Perhaps the most promising recent development is the emergence of laboratory paradigms focused on modeling impulsive consumption (see Fig. 1). These paradigms meaningfully vary in terms of internal and external validity and, perhaps most importantly, in the extent to which they can test causal associations between impulsivity and alcohol/food consumption. In addition to needing more studies that test causation, future research must endeavor to also measure hypothesized mediating mechanisms (e.g., reward-seeking, disinhibition) and non-hypothesized consumption-related mechanisms that may confound interpretation (e.g., craving, negative affect). Few studies do this, but their inclusion can yield valuable insights (e.g., [34••]). There is also need for greater detail in the reporting of studies involving ad libitum consumption, especially the range of consumption observed and the presence of any floor/ceiling effects, which have been found in some beer TRT and ivASA studies. Some studies lack detail on the length of the ad libitum period and how participants who prematurely cease consumption are dealt with [34••, 39]. Future studies should also report detailed information on the debriefing procedures employed to evaluate demand characteristics [28••, 32•, 36]). Ideally, this should be reported separately for the extent of participant awareness that alcohol/food consumption is being measured and awareness that impulsivity was being manipulated. It is preferable that most participants not be aware that their consumption is being measured or level of impulsivity manipulated [109]. That many experimental studies in food consumption tend to use female participants, it is possible that the findings may not generalize to men.
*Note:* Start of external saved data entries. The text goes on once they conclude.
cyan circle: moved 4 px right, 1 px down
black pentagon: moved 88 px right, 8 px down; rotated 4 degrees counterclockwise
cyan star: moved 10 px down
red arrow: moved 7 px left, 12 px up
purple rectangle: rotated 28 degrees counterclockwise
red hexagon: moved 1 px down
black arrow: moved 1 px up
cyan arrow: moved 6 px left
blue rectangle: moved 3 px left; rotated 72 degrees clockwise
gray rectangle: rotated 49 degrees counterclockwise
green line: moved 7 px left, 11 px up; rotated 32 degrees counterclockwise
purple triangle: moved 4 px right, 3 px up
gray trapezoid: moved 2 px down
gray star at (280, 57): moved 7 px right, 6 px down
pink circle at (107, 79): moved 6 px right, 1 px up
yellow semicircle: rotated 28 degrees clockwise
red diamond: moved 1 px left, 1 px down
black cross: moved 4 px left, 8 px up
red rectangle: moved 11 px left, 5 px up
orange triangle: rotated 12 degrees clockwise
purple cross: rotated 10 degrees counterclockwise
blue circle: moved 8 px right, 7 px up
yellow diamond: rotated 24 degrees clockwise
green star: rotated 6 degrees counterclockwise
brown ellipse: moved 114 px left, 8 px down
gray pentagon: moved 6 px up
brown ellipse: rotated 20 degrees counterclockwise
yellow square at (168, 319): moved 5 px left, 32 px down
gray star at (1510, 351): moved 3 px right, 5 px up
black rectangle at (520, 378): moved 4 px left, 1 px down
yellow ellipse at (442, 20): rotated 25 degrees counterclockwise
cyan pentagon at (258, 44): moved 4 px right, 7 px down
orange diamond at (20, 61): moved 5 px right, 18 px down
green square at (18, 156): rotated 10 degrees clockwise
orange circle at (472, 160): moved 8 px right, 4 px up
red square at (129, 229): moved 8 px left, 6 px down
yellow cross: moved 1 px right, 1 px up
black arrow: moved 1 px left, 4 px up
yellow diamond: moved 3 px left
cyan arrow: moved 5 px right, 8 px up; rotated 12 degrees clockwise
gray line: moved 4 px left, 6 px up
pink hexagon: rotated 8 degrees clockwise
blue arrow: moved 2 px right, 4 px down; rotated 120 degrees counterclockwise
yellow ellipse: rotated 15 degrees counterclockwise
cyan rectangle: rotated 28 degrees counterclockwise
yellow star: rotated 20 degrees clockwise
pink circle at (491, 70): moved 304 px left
However, in two of the reviewed studies in which there were male and female participants [57•, 88], there was no evidence of a gender effect in the consumption of chocolates. Nevertheless, given that men tend to be over-represented in those with clinically significant issues with alcohol and other drugs, and that women are over-represented in those with disordered eating, further research would benefit from a considered focus on gender effect in experimental studies.

Fig. 1
figure 1

Diagrammatic summary of evidence for validity of preclinical human models of impulsive alcohol consumption. Note. Models differ in the extent to which they were designed to specifically model impulsive consumption, which affects dimensional position. (+), paradigm manipulates impulsivity to test causation; EPIIC, Experimental Paradigm to Investigate Impulsive Consumption; ICASP, Impaired Control Alcohol Self-Administration Paradigm; TRT, Taste Rating Task; TMS, transcranial magnetic stimulation

Conclusion

Impulsivity is a complex, multidimensional construct that affects addictive behavior through several mechanisms [3, 16,17,18,19,20,21,22]. Impulsivity-targeted treatments producing disappointing outcomes might be targeting the wrong mechanisms or failing to affect the right mechanisms better than standard care. Further complicating matters is that impulsivity serves as both cause and consequence of addiction [110]. Given this complexity, research that experimentally induces impulsivity in a controlled setting to precisely observe effects is needed to understand its causal role in addiction. Preclinical models of impulsive consumption are ideally situated to pilot novel pharmacological and psychosocial interventions to inform the next generation of impulsivity-targeted treatment.